O primeiro passo para identificar alguém em plena crise existencial é perceber o quanto de si ele deixa em seu trabalho. Corpo cansado não encontra tempo para se angustiar, cabeça preenchida com metas alheias não tem espaço para questões pessoais.
A ética do trabalho, casada com o marketing criado pela psicologia positiva, construiu a sociedade do desempenho, termo cunhado por Byung-Chul Han e que define, com precisão, a sociedade moderna.

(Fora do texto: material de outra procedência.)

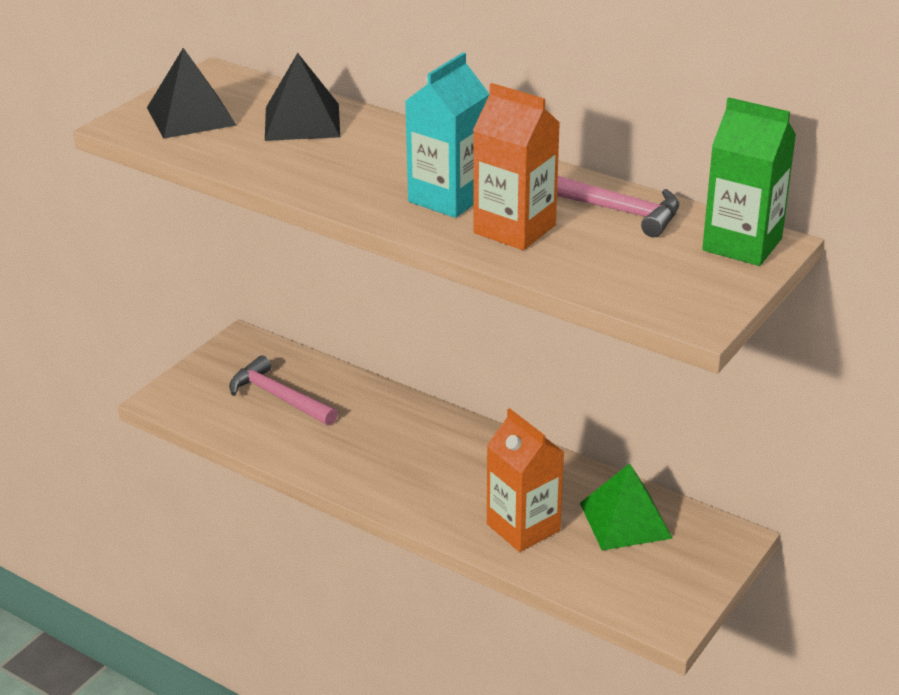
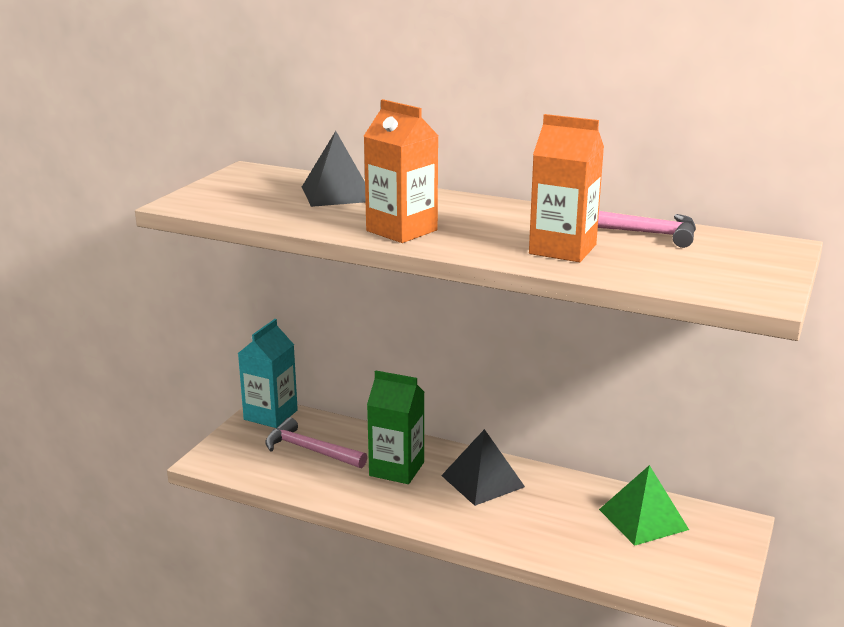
camera: 10 degrees left, 10 degrees down
black pyramid [147,48,236,139] -> black pyramid moved to [441,429,525,506]
turquoise carton [405,52,489,218] -> turquoise carton moved to [238,319,298,428]
orange carton [487,408,564,552] -> orange carton moved to [364,99,439,243]
green carton [702,97,796,266] -> green carton moved to [367,370,424,484]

Não precisamos mais de chefes, patrões, generais ou líderes que cobrem a produção em dia. Já somos escravos de nós mesmos, com as absurdas metas diárias, aplicativos que controlam desde a alimentação ao cálculo dos passos, algorítimos que comandam atividades físicas e que nos recordam a hora de dormir.
Se antes a cobrança nos chegava de fora, agora todas elas já estão internalizadas. Diariamente, carregamos a culpa de ainda não termos produzido o suficiente, enriquecido rapidamente e chegado no lugar de destaque com milhares de seguidores.
Ninguém precisa nos lembrar do trabalho a ser entregue, pois já nos sentimos culpados pelo relatório não produzido, enquanto desviamos nosso olhar para a saúde desperdiçada e o amor não realizado. O crescimento de experiências solitárias em apartamentos minúsculos não é um resultado da “evolução humana”, mas sintoma de uma cultura que adoece.
Prova disso é o aumento exponencial no consumo de medicamentos destinados ao tratamento de depressão e ansiedade, principalmente entre os mais jovens. Anestesiar o corpo e alma tem sido a saída de escravos que se arrebentam existencialmente pelas ideias de foco, determinação e resiliência.
O modo de produção sabe, com todos seus agentes técnicos, que um otário motivado produz bem mais que um inteligente indignado. Inclusive faz ciência com isso.
“O trabalho Liberta”, diz a placa pendurada em Auschwitz, lembrete de um campo de extermínio. Quando o trabalho é máximo, o amor é mínimo. E todos os totalitarismos fazem do ato de amar o seu grande inimigo.